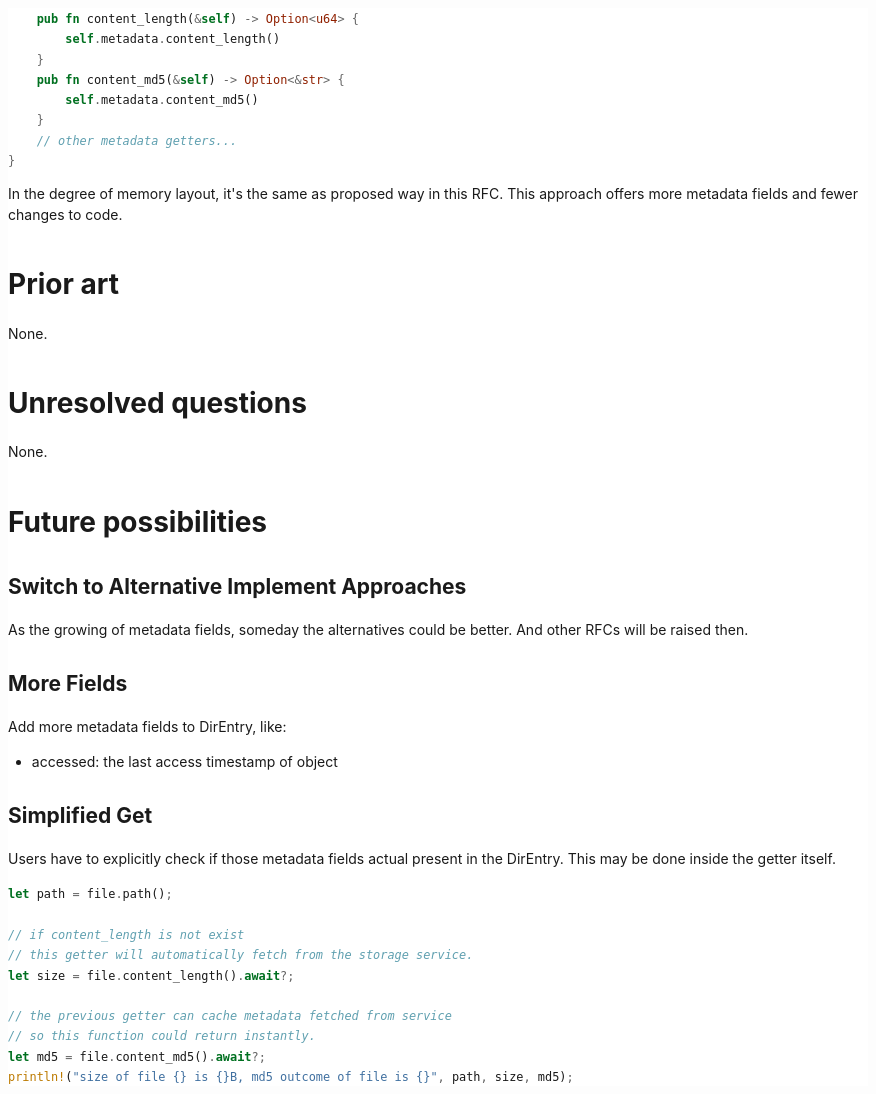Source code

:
 ```rust
    pub fn content_length(&self) -> Option<u64> {
        self.metadata.content_length()
    }
    pub fn content_md5(&self) -> Option<&str> {
        self.metadata.content_md5()
    }
    // other metadata getters...
}
```

In the degree of memory layout, it's the same as proposed way in this RFC. This approach offers more metadata fields and fewer changes to code.

# Prior art

None.

# Unresolved questions

None.

# Future possibilities

## Switch to Alternative Implement Approaches

As the growing of metadata fields, someday the alternatives could be better. And other RFCs will be raised then.

## More Fields

Add more metadata fields to DirEntry, like:

- accessed: the last access timestamp of object

## Simplified Get

Users have to explicitly check if those metadata fields actual present in the DirEntry. This may be done inside the getter itself.

```rust
let path = file.path();

// if content_length is not exist
// this getter will automatically fetch from the storage service.
let size = file.content_length().await?;

// the previous getter can cache metadata fetched from service
// so this function could return instantly.
let md5 = file.content_md5().await?;
println!("size of file {} is {}B, md5 outcome of file is {}", path, size, md5);
```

┄┄┄┄┄┄┄┄┄┄

● Task requirements
Copy out each line of the data that holds the string "will".

● Answer section
As the growing of metadata fields, someday the alternatives could be better. And other RFCs will be raised then.
// this getter will automatically fetch from the storage service.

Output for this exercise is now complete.